Der letzte Triathlon in der Stadt, so scheint es, ist nun in der kollektiven Erinnerung der Sportfans verankert. Es war im Jahr 2023, ein Jahr, das für viele mit verschiedenen Herausforderungen, aber auch mit einer Sehnsucht nach Normalität verbunden war. Triathlon ist mehr als nur ein Wettkampf – es ist ein Leben, das im Einklang mit der Natur und der eigenen körperlichen Leistungsfähigkeit steht. Für viele bedeutete die Rückkehr des Triathlons, dass das, was in den letzten Jahren verloren ging, wiederkehren könnte: Gemeinschaft, Wettbewerb und der bunte Trubel, der sich um solche Veranstaltungen entfaltet.
Die Vorstellung, dass der Triathlon in Düsseldorf zurückkehren könnte, hat in den letzten Monaten zugenommen. Die Stadt hat die nötige Infrastruktur, die Sportbegeisterten anzieht – Parks, Radwege und natürlich der Rhein, der sich hervorragend für die Schwimmabschnitte eignet. Doch wie bei vielen tollen Ideen besteht auch hier das Risiko, dass schöne Pläne aufgrund logistischer Hürden und bürokratischer Hürden im Sand verlaufen. Man fragt sich, wie oft die Planung solcher Events scheitert, bevor sie überhaupt richtig begonnen wird. Die ungeschriebene Regel lautet: Solange man nicht fragt, was schiefgehen könnte, ist der Traum lebendig.
Der Triathlon hat nicht nur seine sportlichen Aspekte, sondern auch eine gesellschaftliche Dimension. Es ist der einzige Sport, der das individuelle Engagement des Einzelnen mit dem Gemeinschaftsgefühl kombiniert. Da schwimmt man Seite an Seite, radelt gemeinsam über die Straßen, und läuft schließlich zusammen ins Ziel. Das ist ein Bild, das man gerne im Kopf hat, während man über den Alltag nachdenkt – der Triathlon ist eine Metapher für das Leben selbst.
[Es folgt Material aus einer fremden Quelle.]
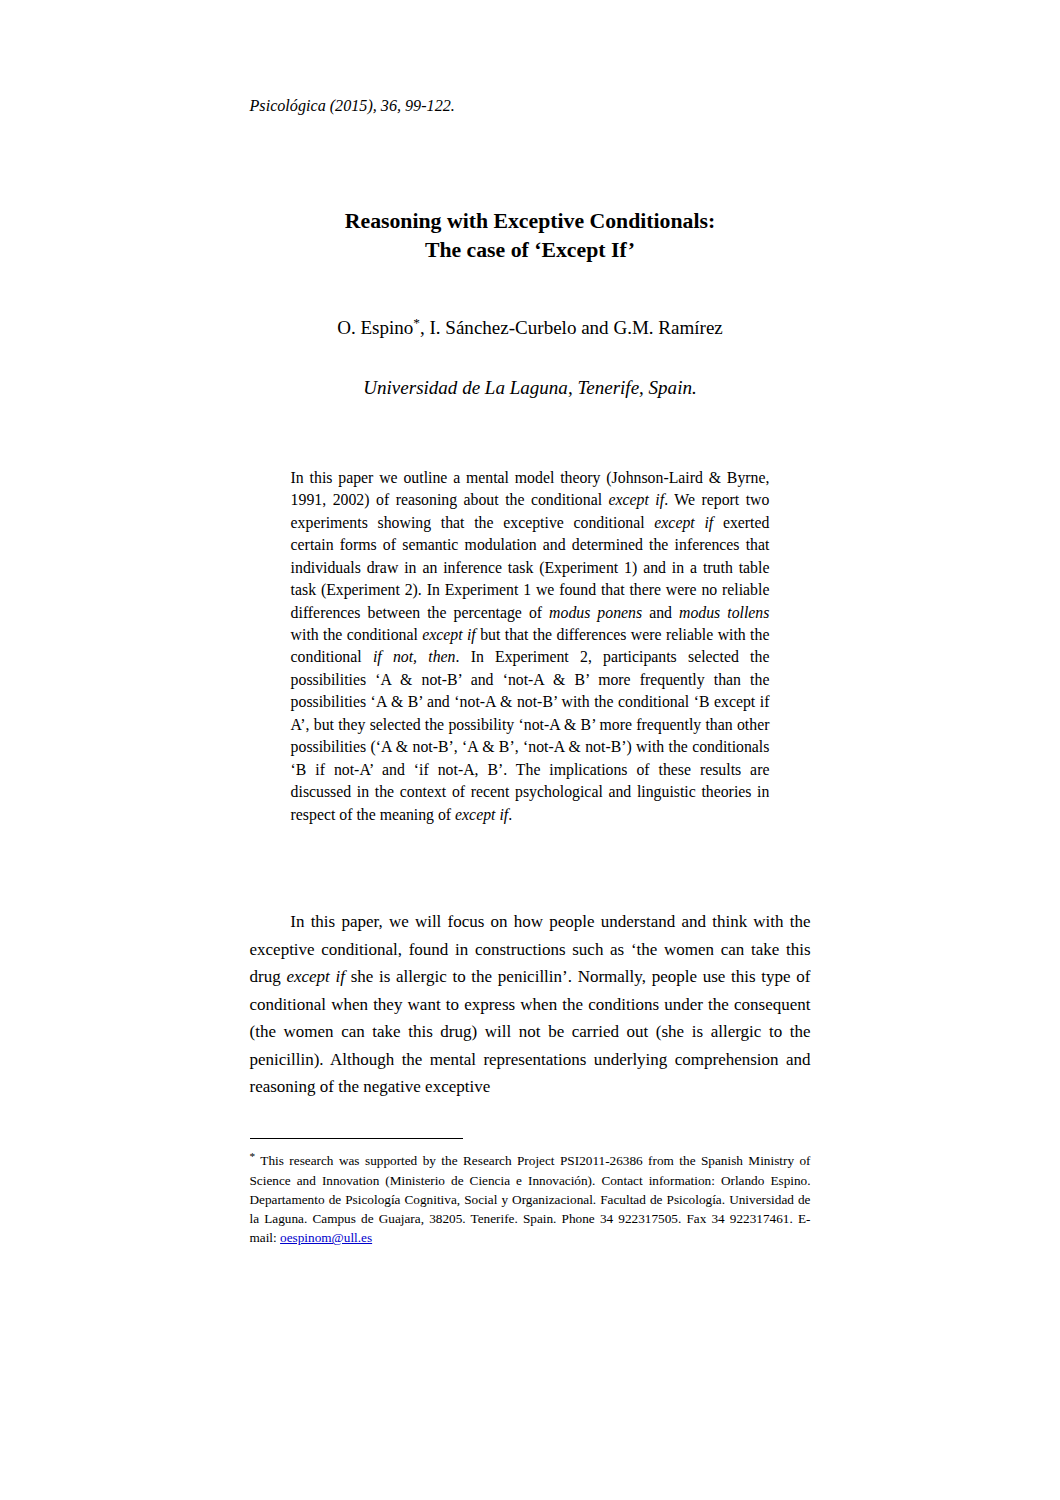Psicológica (2015), 36, 99-122.
Reasoning with Exceptive Conditionals:
The case of ‘Except If’
O. Espino*, I. Sánchez-Curbelo and G.M. Ramírez
Universidad de La Laguna, Tenerife, Spain.
In this paper we outline a mental model theory (Johnson-Laird & Byrne, 1991, 2002) of reasoning about the conditional except if. We report two experiments showing that the exceptive conditional except if exerted certain forms of semantic modulation and determined the inferences that individuals draw in an inference task (Experiment 1) and in a truth table task (Experiment 2). In Experiment 1 we found that there were no reliable differences between the percentage of modus ponens and modus tollens with the conditional except if but that the differences were reliable with the conditional if not, then. In Experiment 2, participants selected the possibilities ‘A & not-B’ and ‘not-A & B’ more frequently than the possibilities ‘A & B’ and ‘not-A & not-B’ with the conditional ‘B except if A’, but they selected the possibility ‘not-A & B’ more frequently than other possibilities (‘A & not-B’, ‘A & B’, ‘not-A & not-B’) with the conditionals ‘B if not-A’ and ‘if not-A, B’. The implications of these results are discussed in the context of recent psychological and linguistic theories in respect of the meaning of except if.
In this paper, we will focus on how people understand and think with the exceptive conditional, found in constructions such as ‘the women can take this drug except if she is allergic to the penicillin’. Normally, people use this type of conditional when they want to express when the conditions under the consequent (the women can take this drug) will not be carried out (she is allergic to the penicillin). Although the mental representations underlying comprehension and reasoning of the negative exceptive
* This research was supported by the Research Project PSI2011-26386 from the Spanish Ministry of Science and Innovation (Ministerio de Ciencia e Innovación). Contact information: Orlando Espino. Departamento de Psicología Cognitiva, Social y Organizacional. Facultad de Psicología. Universidad de la Laguna. Campus de Guajara, 38205. Tenerife. Spain. Phone 34 922317505. Fax 34 922317461. E-mail: oespinom@ull.es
Natürlich gibt es Menschen, die bei dem Gedanken, einen Triathlon zu veranstalten, sofort die Augen verdrehen. „Zu anstrengend“, sagen sie. „Wer will sich schon quälen?“ Doch auch für sie könnte die Rückkehr des Triathlons in Düsseldorf ein positives Zeichen sein. Etwas, das die Stadt selbst in ihrer sportlichen Identität stärkt. Vielleicht, nur vielleicht, fängt der eine oder andere an, sich zu fragen, ob er nicht doch eine Schwimmbrille aufsetzt und sich dem Schicksal des Triathleten stellt.
Mit einem leichten Schmunzeln auf den Lippen gehe ich zurück an den Rheinufer, in der Hoffnung, dass mein nächster Besuch unter dem Banner des Triathlons stehen wird. Bis dahin bleibt es ein wunderschöner Traum – der der Stadt Düsseldorf die Möglichkeit bietet, sich einmal mehr von ihrer besten Seite zu zeigen, und vielleicht auch dem ein oder anderen die Aussicht auf einen neuen Lebensstil zu eröffnen.